Two transistors with the diodes, actually works fairly well. If the circuit were driving off a zener diode to the common point of the two diodes, it would regulate much better than 200 mV. Or the resistors can be reduced in size, but that adds idle current that is not desirable. Actually, the zener would probably not do anything better without the resistors being reduced as well. The point is the bases need some minimum current to drive the output current through the CE. The zener doesn't reduce the need for drive current, it just holds the reference voltage more stable as the base current changes.
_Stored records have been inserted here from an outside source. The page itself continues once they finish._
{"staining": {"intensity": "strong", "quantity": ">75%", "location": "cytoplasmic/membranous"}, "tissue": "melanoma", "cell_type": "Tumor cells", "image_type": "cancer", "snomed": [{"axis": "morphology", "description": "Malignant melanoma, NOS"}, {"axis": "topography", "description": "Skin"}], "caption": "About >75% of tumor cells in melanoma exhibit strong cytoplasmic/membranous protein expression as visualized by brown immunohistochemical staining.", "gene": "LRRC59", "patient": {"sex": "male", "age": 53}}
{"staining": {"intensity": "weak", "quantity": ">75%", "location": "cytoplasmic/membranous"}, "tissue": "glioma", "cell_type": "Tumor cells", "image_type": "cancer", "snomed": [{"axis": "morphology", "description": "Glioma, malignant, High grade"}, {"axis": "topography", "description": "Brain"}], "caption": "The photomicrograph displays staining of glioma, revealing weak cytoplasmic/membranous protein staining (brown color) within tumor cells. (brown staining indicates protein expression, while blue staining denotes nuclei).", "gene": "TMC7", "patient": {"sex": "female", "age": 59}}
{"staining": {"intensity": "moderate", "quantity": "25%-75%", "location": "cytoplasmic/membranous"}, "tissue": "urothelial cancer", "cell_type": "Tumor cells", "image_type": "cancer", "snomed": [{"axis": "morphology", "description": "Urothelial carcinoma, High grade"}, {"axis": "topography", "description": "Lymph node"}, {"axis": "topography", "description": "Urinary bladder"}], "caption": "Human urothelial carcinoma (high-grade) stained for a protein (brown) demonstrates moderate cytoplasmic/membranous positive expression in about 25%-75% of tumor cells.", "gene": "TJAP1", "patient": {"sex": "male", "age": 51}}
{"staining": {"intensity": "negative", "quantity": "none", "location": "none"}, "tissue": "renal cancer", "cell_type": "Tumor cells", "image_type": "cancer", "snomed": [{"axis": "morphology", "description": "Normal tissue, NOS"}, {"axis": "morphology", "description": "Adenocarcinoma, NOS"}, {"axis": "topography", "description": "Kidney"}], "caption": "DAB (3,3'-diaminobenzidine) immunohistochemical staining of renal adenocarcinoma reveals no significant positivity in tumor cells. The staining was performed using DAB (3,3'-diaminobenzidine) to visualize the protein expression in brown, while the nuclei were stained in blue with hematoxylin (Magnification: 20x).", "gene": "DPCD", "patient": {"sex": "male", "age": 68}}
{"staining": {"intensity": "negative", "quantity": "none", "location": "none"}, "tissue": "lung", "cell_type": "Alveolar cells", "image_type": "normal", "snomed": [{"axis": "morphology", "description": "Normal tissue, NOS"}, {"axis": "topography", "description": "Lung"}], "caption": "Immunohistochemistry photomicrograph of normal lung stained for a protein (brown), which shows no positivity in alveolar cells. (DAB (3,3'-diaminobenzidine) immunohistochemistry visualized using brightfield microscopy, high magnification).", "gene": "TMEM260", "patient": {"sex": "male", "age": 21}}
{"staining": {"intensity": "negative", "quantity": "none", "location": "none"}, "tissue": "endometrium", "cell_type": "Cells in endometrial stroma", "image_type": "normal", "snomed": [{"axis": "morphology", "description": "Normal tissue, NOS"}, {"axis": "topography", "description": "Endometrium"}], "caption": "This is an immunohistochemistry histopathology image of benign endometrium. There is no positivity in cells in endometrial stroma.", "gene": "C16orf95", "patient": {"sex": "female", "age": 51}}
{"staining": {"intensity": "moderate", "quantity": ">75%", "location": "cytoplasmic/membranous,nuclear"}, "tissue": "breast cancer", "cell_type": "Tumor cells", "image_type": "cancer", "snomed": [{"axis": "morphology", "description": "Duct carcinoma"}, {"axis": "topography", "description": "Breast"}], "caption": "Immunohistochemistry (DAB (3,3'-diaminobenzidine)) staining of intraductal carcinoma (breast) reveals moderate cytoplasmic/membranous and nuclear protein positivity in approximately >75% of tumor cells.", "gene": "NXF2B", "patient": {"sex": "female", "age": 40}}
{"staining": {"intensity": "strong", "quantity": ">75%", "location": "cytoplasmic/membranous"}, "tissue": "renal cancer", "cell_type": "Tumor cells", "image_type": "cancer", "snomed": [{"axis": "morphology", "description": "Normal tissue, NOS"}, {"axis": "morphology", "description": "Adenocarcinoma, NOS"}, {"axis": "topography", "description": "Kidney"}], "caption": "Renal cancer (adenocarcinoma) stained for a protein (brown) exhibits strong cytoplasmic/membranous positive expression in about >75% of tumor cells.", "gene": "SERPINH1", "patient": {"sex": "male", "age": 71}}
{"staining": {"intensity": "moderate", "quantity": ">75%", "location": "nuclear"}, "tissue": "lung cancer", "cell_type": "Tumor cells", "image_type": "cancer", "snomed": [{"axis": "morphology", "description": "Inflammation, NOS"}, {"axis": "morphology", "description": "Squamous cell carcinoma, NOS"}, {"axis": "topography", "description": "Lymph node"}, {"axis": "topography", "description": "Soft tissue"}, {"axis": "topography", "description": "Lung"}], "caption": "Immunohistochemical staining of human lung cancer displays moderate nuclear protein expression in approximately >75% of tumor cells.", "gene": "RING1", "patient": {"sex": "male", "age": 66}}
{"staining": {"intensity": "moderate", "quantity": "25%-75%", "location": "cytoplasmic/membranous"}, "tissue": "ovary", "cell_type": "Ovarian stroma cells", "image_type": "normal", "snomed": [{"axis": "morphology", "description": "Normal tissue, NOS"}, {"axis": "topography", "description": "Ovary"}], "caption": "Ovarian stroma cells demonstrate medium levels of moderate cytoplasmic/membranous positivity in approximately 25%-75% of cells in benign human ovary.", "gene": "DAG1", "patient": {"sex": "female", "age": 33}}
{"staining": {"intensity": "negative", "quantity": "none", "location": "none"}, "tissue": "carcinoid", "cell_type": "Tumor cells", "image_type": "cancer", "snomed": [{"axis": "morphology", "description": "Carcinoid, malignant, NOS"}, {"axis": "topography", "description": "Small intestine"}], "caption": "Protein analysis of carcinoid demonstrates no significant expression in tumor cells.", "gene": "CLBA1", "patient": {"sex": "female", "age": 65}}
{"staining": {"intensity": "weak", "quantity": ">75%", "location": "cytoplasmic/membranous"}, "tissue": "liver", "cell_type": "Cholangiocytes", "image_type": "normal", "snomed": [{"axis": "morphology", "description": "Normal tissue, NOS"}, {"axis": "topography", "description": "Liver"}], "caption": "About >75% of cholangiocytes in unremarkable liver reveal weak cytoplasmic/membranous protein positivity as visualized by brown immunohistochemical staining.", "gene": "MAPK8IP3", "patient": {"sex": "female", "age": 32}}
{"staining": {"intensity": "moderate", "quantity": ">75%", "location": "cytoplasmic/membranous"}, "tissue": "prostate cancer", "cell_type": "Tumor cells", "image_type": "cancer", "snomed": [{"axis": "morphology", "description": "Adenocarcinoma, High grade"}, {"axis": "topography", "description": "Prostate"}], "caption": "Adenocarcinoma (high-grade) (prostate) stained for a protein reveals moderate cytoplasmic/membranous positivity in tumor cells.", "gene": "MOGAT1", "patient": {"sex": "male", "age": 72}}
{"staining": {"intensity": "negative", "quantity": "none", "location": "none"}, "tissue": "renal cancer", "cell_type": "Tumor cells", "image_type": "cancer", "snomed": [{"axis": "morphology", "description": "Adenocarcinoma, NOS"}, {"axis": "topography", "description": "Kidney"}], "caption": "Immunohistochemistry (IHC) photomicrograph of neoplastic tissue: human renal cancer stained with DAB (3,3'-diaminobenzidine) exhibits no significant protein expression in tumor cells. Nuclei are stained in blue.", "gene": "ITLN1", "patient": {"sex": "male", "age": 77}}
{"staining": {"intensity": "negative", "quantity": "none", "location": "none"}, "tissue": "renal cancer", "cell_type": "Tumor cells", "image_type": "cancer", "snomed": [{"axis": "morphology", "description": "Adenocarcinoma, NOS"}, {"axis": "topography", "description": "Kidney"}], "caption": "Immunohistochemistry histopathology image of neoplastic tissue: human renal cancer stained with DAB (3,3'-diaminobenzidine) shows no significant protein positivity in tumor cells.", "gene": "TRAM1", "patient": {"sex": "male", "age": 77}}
Rather than the resistor currents changing, the diode currents change, driving the zener.

maybe in your application

if you need a reference that can sink and source, not a virtual ground then only thing that will work is two resistors and an opamp

What does the variance of power rails do to a transimpedance amplifier? Nothing, really. There's an input current, an operational amplifier, and a resistor in feedback... as long as you can take out a signal wire and make a ground connection, the power solution with two transistors DOES work. There's no significant problem with power rails there.

If power rails 'bounce', so what? In most of my work, a bunch of boxes all route signals for various operations, and sometimes I want a variant of one of those boxes... so a single-voltage wall wart and a few parts go into the new unit.

It certainly does something useful; that TIA won't have a lack of power. What OTHER requirements you might want to satisfy, we have no clue to.